We want to use them for high-level functions like:

  • create_processes (collects all the processes and wires them up to the state)
  • create_event_based_processes (collects events and listeners and wires them up)
  • run_simulation (collects all the model components, parameterises them and runs the model)

Why?

Large refactors. If we want to re-wire large parts of the code base, these tests are going to tell us which components are affected.

Low power. It's tricky to steer an integration test down a particular execution path. You have to set up the whole state to do it - without mocks!

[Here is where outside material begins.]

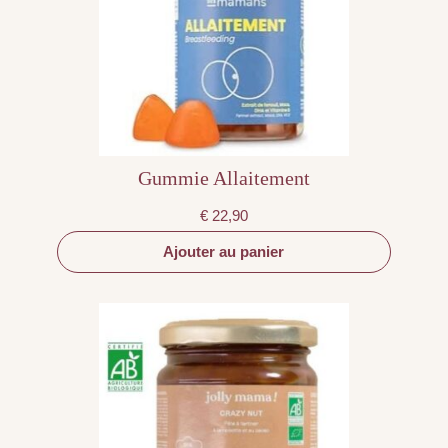
Gummie Allaitement
€
22,90
Ajouter au panier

So we should only create them for simple, high-level integration functions. We should try to push logic down into smaller, unit-testable functions.

Example

Here's an example integration test for create_event_based_processes

test_that("create_event_based_processes assigns a listener to each event", {

  # Set up the whole simulation state
  pop <- get_population("ATG")
  pop$n <- as.integer(pop$n/100) # reduce population size for speed
  parameters <- get_parameters("ATG")
  events <- create_events()
  states <- create_states(parameters)
  variables <- create_variables(pop, parameters)
  human <- create_human(states, variables, events)

  # Integrate the events and the listeners
  create_event_based_processes(
    human,
    states,
    variables,
    events,
    parameters
  )

  # Check that all events have been assigned a listener
  for (event in events) {
    expect_gt(length(event$listeners), 0)
  }
})

As we introduce new testing strategies, we can document them here.